Whole eggs are an excellent source of B vitamins and fat-soluble vitamins A, D, E and K. They also pack a whopping great amount of selenium, a mineral that plays an important role in detoxification processes. I love this article from Authority Nutrition which thoroughly canvasses the health benefits of eggs. I don’t subscribe to the belief that egg consumption produces high unhealthy cholesterol levels, nor that we should be avoiding all saturated fats. Cholesterol is actually essential to a number of functions in our bodies, including the production of bile acids for digestion and the synthesis of vitamin D and our sex hormones. Read my interview with Steph, The Natural Nutritionist here for more on saturated fats. (I estimate that I typically eat between 8-12 whole eggs – yolk and all – per week, if you were wondering.)
Recipe: Five-Day Breakfast Frittata
This is a jumbo version of a frittata which is intended to cover you for a working weeks’ worth of breakfast, but if you need something smaller simply downsize the recipe.
What you need
- 10 eggs;
- 2-3 teaspoons dried herbs/spices of choice, plus salt & pepper to taste;
- 3-4 cups of a mix of starchy and non-starchy vegetables (see notes below);
- 1-2 handfuls of leafy greens and/or fresh herbs;
- Optional: 1 cup of chopped or shredded leftover meat, quinoa, brown rice (or anything else left in the fridge really) and/or ½ cup grated or crumbled cheese of choice.
What to do
- Preheat oven to 180 C and line and/or grease a large baking dish with coconut oil, olive oil or organic butter. (My favourite is a big rectangular glass pyrex dish about 25cm x 20cm, it’s nice and shallow which means the frittata cooks quickly and is easy to slice.)
- Prepare your vegetables – dice, grate, chop. For any hard vegetables that are raw (e.g. potato, sweet potato, cauliflower, carrot, beetroot), steam/roast until just softened. Softer vegetables like mushrooms, tomato, courgette etc don’t need prep time as they will cook in the frittata. If using onions, leeks or peppers/capsicums, roasting or sautéing briefly before adding them will give the best flavour.
- Arrange all vegetables and leafy greens evenly in the baking dish, layering them on top of each other. If you are using any other add-ins like meat or cheese, scatter these in also.
- Whisk together the eggs and dried herbs/spices you are using. Add a little salt and pepper. Pour the mix over the top of everything in the baking dish.
- Place in oven and bake for 40-60 minutes (depending on the depth of the dish you use, your oven etc). The frittata is done when the centre is firm to touch and the top has started to turn a golden brown.
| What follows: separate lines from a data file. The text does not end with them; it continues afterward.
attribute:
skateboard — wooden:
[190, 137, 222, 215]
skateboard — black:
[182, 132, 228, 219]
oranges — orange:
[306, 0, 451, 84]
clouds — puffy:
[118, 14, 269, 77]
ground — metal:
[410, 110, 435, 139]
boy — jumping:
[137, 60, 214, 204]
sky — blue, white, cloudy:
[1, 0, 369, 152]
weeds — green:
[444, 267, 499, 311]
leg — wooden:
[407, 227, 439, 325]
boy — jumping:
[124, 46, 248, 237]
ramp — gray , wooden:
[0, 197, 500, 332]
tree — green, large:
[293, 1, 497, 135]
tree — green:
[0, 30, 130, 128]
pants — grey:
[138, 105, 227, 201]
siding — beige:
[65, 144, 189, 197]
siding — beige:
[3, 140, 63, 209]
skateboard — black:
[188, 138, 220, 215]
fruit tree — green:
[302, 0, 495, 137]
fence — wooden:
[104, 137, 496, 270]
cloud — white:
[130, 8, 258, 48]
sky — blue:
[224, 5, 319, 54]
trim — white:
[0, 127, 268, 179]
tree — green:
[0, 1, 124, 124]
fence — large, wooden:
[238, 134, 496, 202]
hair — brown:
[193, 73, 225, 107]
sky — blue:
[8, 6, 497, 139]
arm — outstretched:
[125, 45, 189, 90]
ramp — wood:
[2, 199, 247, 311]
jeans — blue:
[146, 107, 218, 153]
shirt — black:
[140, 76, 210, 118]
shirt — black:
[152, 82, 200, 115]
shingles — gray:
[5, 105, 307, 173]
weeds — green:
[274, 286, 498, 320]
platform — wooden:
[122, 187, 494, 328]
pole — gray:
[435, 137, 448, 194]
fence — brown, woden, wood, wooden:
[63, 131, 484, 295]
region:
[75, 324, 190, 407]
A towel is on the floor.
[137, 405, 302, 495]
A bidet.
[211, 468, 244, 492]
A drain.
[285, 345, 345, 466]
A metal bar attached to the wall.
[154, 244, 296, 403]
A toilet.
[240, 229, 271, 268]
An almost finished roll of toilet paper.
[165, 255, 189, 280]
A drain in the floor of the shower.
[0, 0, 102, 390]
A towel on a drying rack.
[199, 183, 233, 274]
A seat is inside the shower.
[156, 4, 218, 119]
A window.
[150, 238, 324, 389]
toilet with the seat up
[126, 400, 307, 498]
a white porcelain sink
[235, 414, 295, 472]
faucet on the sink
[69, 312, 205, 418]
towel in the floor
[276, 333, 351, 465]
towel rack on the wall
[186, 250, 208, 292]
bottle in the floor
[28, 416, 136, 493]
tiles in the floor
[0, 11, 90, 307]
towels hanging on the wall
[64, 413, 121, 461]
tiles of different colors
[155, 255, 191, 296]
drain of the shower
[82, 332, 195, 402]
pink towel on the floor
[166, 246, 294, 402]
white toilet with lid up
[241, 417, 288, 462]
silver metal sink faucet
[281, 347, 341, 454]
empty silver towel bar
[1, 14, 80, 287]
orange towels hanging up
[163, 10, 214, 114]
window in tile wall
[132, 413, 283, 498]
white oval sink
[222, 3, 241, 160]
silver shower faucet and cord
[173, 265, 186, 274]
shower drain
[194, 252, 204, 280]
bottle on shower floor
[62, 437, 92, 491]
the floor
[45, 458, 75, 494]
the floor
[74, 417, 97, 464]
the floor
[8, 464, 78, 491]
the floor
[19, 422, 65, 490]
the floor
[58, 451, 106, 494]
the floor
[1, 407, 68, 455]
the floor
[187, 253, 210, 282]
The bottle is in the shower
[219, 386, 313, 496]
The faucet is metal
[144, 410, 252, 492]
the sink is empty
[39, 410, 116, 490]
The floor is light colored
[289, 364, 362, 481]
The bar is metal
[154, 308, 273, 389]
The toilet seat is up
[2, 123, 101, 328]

It will puff a bit while cooking but settle down once out of the oven.
- Allow to cool, slice in to five pieces and you’re done.
You can eat this on its own or add some extra salad or meat as a side. As noted in the above recipe, I like to use a mix of starchy and non-starchy vegetables to balance the carbohydrate load of the frittata. Starchy vegetables include potato, sweet potato, carrots, pumpkin, parsnip and beetroot. Non-starchy vegetables include zucchini/courgette, mushrooms, eggplant/aubergine, broccoli, cauliflower, cabbage, asparagus, capsicums/peppers, onion, tomatoes (I know they are technically a fruit!).
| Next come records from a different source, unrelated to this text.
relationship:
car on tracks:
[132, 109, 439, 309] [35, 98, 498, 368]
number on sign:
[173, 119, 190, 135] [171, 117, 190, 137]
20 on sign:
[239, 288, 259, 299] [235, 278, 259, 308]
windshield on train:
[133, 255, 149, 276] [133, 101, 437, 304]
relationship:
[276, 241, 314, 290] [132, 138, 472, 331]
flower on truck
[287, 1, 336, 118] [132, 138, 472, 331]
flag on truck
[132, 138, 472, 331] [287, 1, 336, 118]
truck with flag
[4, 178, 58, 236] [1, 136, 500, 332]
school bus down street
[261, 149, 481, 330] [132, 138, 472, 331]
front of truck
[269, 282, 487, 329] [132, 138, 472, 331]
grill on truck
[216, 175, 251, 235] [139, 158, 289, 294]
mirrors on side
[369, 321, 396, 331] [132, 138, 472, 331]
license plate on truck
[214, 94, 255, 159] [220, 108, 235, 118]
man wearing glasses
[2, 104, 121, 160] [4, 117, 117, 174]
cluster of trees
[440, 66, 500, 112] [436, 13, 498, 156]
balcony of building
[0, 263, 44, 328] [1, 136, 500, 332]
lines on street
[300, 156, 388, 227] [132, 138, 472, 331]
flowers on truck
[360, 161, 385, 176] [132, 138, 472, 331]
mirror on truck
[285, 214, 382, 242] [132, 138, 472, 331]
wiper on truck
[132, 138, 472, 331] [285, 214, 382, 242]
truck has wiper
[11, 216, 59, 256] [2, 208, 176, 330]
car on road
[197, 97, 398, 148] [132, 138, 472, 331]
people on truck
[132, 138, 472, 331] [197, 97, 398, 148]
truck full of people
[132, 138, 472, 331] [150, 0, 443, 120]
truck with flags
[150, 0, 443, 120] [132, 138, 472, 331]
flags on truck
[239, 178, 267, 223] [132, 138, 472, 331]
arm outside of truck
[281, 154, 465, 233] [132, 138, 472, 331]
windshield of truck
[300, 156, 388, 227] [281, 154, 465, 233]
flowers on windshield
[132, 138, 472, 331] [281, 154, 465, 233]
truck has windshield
Honestly, there’s not much that can’t go in to a frittata. However, some combinations taste better than others! A few of my favourites are:
- Sweet potato, spinach and broccoli with dried thyme and chilli flakes;
- Potato, capsicum, olive, rocket and goats cheese with dried oregano;
- Pumpkin, kale, cherry tomato and feta with ground cumin.
If you are looking for a specific recipe for some inspiration, I have just popped up my recipe for a Sweet Potato and Broccoli Frittata, check it out here!
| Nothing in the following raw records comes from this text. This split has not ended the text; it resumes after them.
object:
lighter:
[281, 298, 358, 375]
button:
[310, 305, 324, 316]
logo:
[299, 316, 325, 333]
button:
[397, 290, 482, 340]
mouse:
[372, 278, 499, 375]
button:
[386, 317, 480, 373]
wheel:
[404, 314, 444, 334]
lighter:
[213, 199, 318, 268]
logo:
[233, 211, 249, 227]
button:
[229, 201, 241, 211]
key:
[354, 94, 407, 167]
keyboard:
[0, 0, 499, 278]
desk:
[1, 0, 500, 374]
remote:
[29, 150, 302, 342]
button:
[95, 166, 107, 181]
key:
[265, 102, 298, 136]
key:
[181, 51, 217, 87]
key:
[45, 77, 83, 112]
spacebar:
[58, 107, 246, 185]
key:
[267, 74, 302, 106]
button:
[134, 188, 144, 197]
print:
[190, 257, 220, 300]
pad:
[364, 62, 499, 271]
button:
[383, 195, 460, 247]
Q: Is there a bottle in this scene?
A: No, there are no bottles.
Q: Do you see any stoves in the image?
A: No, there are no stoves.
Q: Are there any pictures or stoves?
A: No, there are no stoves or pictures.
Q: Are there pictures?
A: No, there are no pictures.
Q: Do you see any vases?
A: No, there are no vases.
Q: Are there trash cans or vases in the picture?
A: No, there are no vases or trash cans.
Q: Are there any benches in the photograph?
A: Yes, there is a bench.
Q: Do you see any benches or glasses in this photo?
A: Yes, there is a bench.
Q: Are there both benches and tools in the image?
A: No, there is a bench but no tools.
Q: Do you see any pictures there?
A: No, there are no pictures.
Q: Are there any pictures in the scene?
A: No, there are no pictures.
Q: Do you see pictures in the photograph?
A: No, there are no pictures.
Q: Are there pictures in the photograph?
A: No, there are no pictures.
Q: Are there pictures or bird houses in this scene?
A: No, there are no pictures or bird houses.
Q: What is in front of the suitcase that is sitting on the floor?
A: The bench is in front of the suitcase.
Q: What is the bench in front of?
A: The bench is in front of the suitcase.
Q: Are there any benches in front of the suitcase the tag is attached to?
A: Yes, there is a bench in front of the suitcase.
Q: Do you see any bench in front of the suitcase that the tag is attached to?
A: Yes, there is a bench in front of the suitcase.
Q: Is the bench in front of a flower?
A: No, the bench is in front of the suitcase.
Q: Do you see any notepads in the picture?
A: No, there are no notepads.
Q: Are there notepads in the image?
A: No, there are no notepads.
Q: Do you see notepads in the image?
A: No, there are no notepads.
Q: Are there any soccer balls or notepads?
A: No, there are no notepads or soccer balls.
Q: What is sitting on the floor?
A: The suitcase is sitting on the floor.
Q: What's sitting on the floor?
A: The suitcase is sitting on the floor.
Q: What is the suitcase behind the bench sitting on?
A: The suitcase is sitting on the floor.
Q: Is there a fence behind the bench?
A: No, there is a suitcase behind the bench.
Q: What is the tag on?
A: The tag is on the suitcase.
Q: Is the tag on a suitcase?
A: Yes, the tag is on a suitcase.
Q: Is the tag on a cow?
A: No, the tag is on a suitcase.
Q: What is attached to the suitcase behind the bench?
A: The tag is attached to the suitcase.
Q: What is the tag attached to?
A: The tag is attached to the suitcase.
Next week will be the final week of my “What’s for Breakfast?” series. In this one we will cover off everything else that can make a good speedy breakfast, from smoothie bowls to bake-ahead breakfast breads and muffins. Stay tuned!
*please note that digestibility doesn’t just depend on the type of food, but also the way it is prepared and also your gut health, which is why it is important to eat a consistently good diet which will help to support and maintain the integrity of your gut lining.